Bread is my one true love. Being Bosnian I cannot imagine life without bread. I still vividly recall how thrilled I was to discover this amazing European style bakery.One summer morning found me pedaling madly down Gladstone so I could be there as the doors opened at 7am. I got there early! I hung about conspicuously watching Yael take out the recycling. Thankfully she took pity on me and sold me a loaf of bread before opening time. There is nothing more beautiful than biting into a warm, crusty loaf of bread right out of the bag you are carrying or tearing off bits and pieces as you walk home. Pure pleasure. It wasn’t until I started the blog that I had the chance to speak to Yael and Pat, the couple who owns the bakery, about their story and what brought them to Ottawa. My interview was with Pat.
When did you move to Ottawa?
We moved here from Montreal in 2008 to open the bakery. We have family here. I didn’t think Montreal was a big city having lived there for a lot of my life and coming here it felt like a town. In Ottawa there are tons of big city things with town mentality. They want to cultivate as much localness as possible. Ottawa was one of the forerunners in the local food scene. We got here and local food was already big here. It wasn’t in Montreal. The 100 mile thing was happening already. We knew about it but it wasn’t a thing in Montreal yet.
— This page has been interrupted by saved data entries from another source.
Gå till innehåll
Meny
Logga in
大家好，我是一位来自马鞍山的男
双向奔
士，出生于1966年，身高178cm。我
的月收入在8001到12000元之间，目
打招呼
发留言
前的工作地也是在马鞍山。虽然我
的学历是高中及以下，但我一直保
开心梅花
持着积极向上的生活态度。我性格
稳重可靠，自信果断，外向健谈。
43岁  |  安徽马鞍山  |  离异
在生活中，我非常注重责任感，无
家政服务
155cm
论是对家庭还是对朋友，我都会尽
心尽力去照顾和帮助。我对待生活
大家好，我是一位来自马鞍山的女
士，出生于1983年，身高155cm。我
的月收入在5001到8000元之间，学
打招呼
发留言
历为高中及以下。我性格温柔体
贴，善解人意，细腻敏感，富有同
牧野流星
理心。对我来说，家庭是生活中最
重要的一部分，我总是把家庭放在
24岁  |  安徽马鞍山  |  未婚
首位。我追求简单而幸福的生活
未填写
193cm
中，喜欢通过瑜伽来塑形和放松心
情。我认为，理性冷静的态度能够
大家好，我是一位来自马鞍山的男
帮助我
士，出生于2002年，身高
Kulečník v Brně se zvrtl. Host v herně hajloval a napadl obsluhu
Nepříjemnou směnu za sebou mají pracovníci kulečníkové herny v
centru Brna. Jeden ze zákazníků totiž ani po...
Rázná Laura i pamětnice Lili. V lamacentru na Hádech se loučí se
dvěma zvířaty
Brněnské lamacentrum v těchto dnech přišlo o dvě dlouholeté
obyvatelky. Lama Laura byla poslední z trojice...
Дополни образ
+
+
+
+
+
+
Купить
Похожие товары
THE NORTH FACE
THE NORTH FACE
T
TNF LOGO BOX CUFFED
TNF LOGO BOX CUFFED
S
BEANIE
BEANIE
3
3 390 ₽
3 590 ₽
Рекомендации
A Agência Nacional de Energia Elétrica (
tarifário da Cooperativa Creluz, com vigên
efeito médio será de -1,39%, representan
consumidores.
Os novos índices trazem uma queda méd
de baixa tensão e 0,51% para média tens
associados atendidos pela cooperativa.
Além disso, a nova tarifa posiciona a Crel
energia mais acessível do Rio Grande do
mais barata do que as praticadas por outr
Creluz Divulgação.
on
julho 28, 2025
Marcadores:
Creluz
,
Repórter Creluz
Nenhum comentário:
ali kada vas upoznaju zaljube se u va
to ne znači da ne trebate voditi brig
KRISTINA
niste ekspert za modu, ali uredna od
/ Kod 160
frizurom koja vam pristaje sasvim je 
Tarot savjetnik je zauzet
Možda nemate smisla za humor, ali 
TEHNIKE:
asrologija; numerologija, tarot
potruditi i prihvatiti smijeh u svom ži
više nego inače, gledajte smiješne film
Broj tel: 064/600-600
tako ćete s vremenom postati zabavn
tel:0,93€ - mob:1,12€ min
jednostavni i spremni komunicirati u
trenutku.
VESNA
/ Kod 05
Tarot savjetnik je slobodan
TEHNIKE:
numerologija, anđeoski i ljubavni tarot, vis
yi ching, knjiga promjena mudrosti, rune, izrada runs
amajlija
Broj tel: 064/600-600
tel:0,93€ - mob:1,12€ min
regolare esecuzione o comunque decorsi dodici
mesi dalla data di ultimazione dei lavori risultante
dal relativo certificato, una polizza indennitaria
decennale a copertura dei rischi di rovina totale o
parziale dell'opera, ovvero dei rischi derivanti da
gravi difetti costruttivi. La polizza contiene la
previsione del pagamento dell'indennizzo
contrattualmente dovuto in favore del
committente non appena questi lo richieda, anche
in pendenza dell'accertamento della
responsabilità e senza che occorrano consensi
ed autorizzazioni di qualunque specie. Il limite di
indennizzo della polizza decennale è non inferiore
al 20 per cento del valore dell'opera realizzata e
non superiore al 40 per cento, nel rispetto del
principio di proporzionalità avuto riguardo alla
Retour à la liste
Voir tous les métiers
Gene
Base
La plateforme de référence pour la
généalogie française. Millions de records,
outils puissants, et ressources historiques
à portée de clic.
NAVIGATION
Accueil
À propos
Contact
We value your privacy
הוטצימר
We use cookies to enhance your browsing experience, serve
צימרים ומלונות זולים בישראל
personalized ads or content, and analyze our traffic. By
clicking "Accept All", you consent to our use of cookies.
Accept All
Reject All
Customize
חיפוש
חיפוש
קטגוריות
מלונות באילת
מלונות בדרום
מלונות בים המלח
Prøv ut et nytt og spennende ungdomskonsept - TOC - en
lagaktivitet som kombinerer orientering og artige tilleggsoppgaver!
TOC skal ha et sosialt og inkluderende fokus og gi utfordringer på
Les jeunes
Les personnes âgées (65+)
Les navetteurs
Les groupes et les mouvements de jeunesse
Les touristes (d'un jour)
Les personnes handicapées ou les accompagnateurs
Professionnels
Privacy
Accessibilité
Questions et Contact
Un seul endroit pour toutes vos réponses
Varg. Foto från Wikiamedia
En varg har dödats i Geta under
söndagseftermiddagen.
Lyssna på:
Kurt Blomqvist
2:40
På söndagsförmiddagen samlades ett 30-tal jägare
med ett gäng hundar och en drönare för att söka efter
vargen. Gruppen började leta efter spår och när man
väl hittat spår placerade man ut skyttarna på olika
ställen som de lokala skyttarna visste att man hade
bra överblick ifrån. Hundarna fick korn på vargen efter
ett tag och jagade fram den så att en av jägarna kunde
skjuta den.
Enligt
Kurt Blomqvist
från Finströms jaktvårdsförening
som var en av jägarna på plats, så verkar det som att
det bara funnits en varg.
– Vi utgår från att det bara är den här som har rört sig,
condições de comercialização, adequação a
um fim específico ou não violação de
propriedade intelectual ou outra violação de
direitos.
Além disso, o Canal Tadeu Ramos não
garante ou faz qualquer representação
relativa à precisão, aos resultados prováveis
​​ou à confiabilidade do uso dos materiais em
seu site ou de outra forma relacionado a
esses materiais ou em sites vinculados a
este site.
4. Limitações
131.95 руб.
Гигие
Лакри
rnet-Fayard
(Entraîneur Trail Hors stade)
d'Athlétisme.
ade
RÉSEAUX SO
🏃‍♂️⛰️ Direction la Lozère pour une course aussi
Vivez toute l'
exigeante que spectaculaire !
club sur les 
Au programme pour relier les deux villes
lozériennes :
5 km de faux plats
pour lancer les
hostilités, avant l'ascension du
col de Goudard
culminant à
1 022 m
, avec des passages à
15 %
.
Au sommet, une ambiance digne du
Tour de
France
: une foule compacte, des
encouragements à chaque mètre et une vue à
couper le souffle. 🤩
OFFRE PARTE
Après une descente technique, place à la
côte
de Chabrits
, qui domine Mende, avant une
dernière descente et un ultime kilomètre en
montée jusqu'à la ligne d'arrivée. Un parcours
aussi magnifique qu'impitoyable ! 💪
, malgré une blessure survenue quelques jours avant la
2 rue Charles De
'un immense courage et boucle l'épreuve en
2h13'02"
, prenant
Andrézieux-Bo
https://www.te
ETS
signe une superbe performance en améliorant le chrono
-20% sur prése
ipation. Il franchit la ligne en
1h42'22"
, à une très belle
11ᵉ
How did you get into baking business?
I had worked for 10 years or so in high end restaurants doing everything and doing a lot of pastries towards the end and not liking it that much. Liking working with food but not liking the restaurant scene at all because it is so high stress. Yael had done some home baking and said ‘I think you would like baking’ and gave me the Bread Alone book. It’s always the book that I recommend to people. Now I would consider Tartine as well – the bakery is more interesting, more our style. I started baking at home and liked it and we had thought about opening a restaurant before. We were looking at the interior of BC and there was nowhere to learn how to bake bread like this. Yael had worked at Le Fromentier in Montreal so we moved back to Montreal. I applied to like 100 places to try and start baking. I didn’t speak French and I didn’t have any experience. Finally I got a job at Le Fromentier the second or third time I had been there. I worked really hard for over two years and advanced really quickly. I was lucky to have so many good teachers.
We were planning on heading out back west at first and at this point we had a son and we have family in Ottawa. It also seemed that there was nothing here in this European style of bread. The bread/pastry scene is still in its infancy. The good thing about the market though is that there are a lot of people that have travelled and a lot of Europeans.
What was it about bread that was so attractive?
I like that it is physical. I like working with my hands. It gives me a great sense of accomplishment to make something beautiful every day. I like that it’s transient, that someone will break that baguette and dunk it in soup, polish it off, and I get to do that all over again the next day. I like taking a pile of dry stuff and turning it into a really beautiful loaf. There’s science. There is so much I like. Everyday is different. Working with organic flour from bag to bag can change rapidly. We have to be able to adjust really fast and it keeps us on our toes. There wasn’t as much of that in my restaurant experience.
The hours are hard and for a long time I was working 10pm until 7am. My schedule now is 4am till noon. If I were to start over again I would start with the day schedule (the latter one mentioned). Interestingly enough it improved the bread – working with sourdough different environments encourage different tastes. A warm environment encourages a yogurty taste (lactic acid) and a cold environment encourages acetic acid. By changing the length of time we ferment the sourdough we can get a really good blend of lactic and acetic acid to have almost a balanced flavour.
Why own a bakery?
I always wanted to have my own place, to be the owner. Before I became the owner I didn’t really get what that entailed. I thought it was like ‘oh I will just be baking and making all the decisions’ but there is so much more I have to deal with. At times I have thought ‘wow if I could make the same amount of money and just go be a baker somewhere I would do it’. Paperwork and talking to the mill, the new year’s harvest, the last year’s harvest, them running out of things. As an owner it’s really nice interacting with customers. You get to see how important something as small as bread is to people. They are looking forward to it and they are happy.
Do you hire people have experience in baking?
I don’t like hiring people who have that much experience because it’s such a difference between Ontario and Quebec. Ontario is not a bread culture. The French heritage in Quebec is strong. There are bakeries that make breads similar to us everywhere in Quebec and everyone expects it. Something that is really fun as an owner, just being a local bakery, lots of who people come here consider themselves foodies but we also have a lot of customers that walk here because it is the local bakery and they don’t care, they just like our bread, they don’t know more about it than that. More than once people have come back from Paris and would say things like ‘you know I was in Paris and the bread wasn’t that good’ and I am like ‘YES!’ So without being super into it they have learned to evaluate it just by eating it.